**WHAT YOU SHOULD DO**
Copy out, word for word, the lines of the data from the line holding "Vergelijken" through the last line, both included, and leave out the pictures.

- Opening Delimiter -

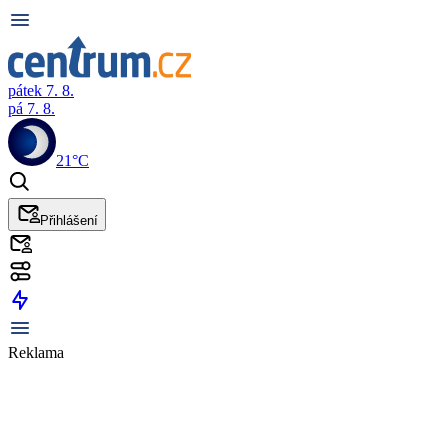
pátek 7. 8.
pá 7. 8.
21°C
Přihlášení
Reklama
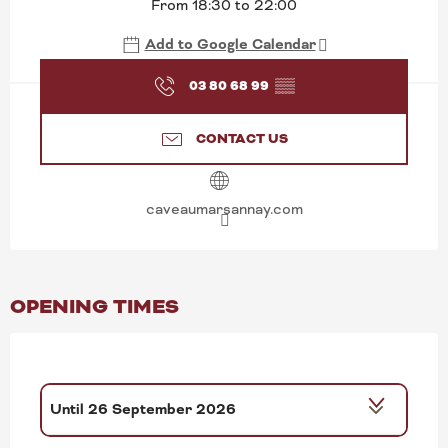
From 18:30 to 22:00
Add to Google Calendar
03 80 68 99
▒▒
CONTACT US
caveaumarsannay.com
OPENING TIMES
Until
26 September 2026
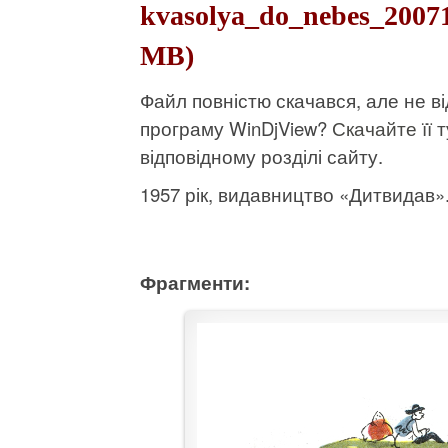
kvasolya_do_nebes_20071
МВ)
Файл повністю скачався, але не 
програму WinDjView?
Скачайте її т
відповідному розділі сайту.
1957 рік, видавництво «Дитвидав». 
Фрагменти:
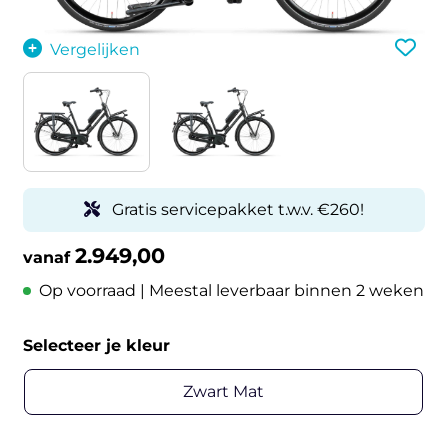
Vergelijken
Gratis servicepakket t.w.v. €260!
2.949,00
vanaf
Op voorraad | Meestal leverbaar binnen 2 weken
Selecteer je kleur
Zwart Mat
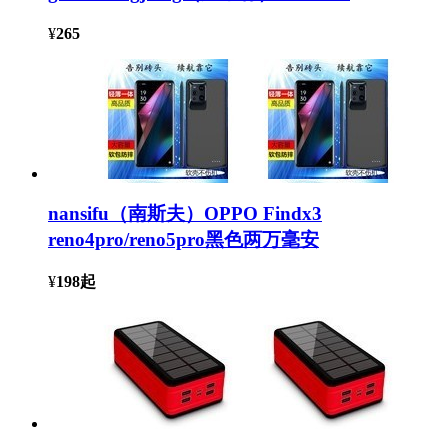
¥
265
nansifu（南斯夫）OPPO Findx3
reno4pro/reno5pro黑色两万毫安
¥
198
起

- Closing Delimiter -

**REPLY**
Vergelijken
Gratis servicepakket t.w.v. €260!
2.949,00
vanaf
Op voorraad | Meestal leverbaar binnen 2 weken
Selecteer je kleur
Zwart Mat
¥
265
nansifu（南斯夫）OPPO Findx3
reno4pro/reno5pro黑色两万毫安
¥
198
起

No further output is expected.